One by one the branches join in from top to bottom, tips to trunk. The smaller undergrowth trees are more flexible- little fishes darting among the whales.

The trees are dancing,

and we welcome the breeze.

Thursday, July 28, 2011

Sons of God Vs. Sons of Bitches

I've been accused of being anti-Christian, or anti-Baptist or anti-Creationist. Not angrily, more in a very sad and disappointed tone.

But I'm not anti-Jesus.

I believe that Jesus was a very good man who did very good things and preached what people needed to hear. Do I believe he was the Son of God? Yes. So was Mohammad, so was Buddha, so were any number of good men (and women) who tried to show the human race how to be more human, less narcissistic, materialistic, cannibalistic.

I am, unapologetically, anti-religion.

I believe Matthew 18:20 "For where two or three gather in my name, there I am with them".

I believe that Jesus meant that literally- if there are just a few people, everything's cool. Any more than that and sides must be chosen, leadership fought for, individual agendas are slipped in...quietly and innocently.

I'm also pretty sure I've stated all the above before, but there's a reason for the reminder. Just so no one thinks this is an Anti-Christian rant about the demented coward who shot up Oslo.

Because it's not.

What it IS is me being sick to death of the finger pointing and the blame regarding the relative "badness" of any given religion.

Are there parts of the Quran that are bloody and violent and horrifying? Hell, yeah.

Are there parts of the Bible that are bloody and violent and horrifying? Hell, yeah.
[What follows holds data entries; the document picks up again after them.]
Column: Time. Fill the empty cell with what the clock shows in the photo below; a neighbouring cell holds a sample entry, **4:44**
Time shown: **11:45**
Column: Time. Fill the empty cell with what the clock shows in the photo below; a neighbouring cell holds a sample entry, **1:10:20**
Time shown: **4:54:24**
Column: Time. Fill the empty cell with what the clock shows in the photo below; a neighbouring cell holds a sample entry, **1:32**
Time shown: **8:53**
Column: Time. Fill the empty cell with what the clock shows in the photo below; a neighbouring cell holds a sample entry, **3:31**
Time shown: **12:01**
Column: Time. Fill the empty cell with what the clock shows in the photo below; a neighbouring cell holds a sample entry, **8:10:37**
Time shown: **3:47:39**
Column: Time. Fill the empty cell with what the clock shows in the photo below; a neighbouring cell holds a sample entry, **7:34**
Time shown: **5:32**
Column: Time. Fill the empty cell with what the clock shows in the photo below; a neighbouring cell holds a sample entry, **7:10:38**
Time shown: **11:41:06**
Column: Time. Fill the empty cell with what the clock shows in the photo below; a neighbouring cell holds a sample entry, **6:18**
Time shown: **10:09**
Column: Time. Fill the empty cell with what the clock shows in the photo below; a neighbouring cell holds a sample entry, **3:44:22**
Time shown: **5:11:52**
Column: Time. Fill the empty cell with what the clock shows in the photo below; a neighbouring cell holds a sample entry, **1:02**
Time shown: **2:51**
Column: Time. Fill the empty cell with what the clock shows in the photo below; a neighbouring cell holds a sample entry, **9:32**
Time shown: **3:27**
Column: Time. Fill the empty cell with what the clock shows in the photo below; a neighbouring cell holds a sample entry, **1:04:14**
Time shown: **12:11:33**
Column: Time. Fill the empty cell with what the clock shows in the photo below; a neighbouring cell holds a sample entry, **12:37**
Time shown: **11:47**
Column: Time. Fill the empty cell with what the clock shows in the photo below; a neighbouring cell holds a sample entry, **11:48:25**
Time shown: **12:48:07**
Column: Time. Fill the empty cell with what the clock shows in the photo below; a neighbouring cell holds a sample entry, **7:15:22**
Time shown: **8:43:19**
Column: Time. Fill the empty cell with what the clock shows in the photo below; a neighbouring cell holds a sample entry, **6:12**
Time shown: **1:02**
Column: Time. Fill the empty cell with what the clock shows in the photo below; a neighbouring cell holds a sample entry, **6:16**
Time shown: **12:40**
How can good Christians say "That madman is not like the rest of us" and expect to be believed without question when after 9/11 the good Muslims said "Those madmen are not like the rest of us" and were vilified with blanket hatred?

Because here's the thing. It ain't the religion.

It's the scholarly interpretations of what the original authors and characters "really meant" that takes a simple message and skews it to fit a convenient doctrine.

It's an entire society living by rules set forth not necessarily by a divine being, but by the guys who wrote it down, re-copied it, translated it, revised it, "cleaned it up a bit here and there"...remember the Telephone Game in elementary school? Where one person starts out whispering into his neighbor's ear "Jack's grandma bakes the best cookies" and by the time it makes it around the circle the last person says "My bicycle is green".

What if "Kill the infidels" was originally "Tolerance is divine and women shall be venerated"?

What if "No one shall enter the gates of Heaven unless he believe in Me" started out "Be kind and non-judgmental and thou shalt be rewarded"?

It's the believer and how the voices in his/her head interpret the interpretations and bend them further to fit their own ideas of how the world works (or should work).

Most of society- any society- are reasonably sane people who will not willingly harm other people. To really rile up folks en masse and make 'em do things so awful, so horrible, so abnormal takes the full-on, un-questioning, Mission From God fire in the belly that caused what happened in Auschwitz or the Crusades or the witch hunts.

The same intensity is magnified when in a single brain and causes what happened in Oslo. And Oklahoma City. And New York City. And Pennsylvania. And anywhere else in the entire world something heinous has been done in the Name of God (whatever name you call him by).

So I'm not anti-Jesus.

I'm anti- anything and anyone who says it's OK (actually REQUIRED) to separate our species into good/bad, have/have not, saved/damned because if there IS Someone out there who will make the thumbs up/thumbs down call at the end of my life I want HIM (or Her) to do it- we're talking Divine Being here, I don't think the opinion of anyone else matters.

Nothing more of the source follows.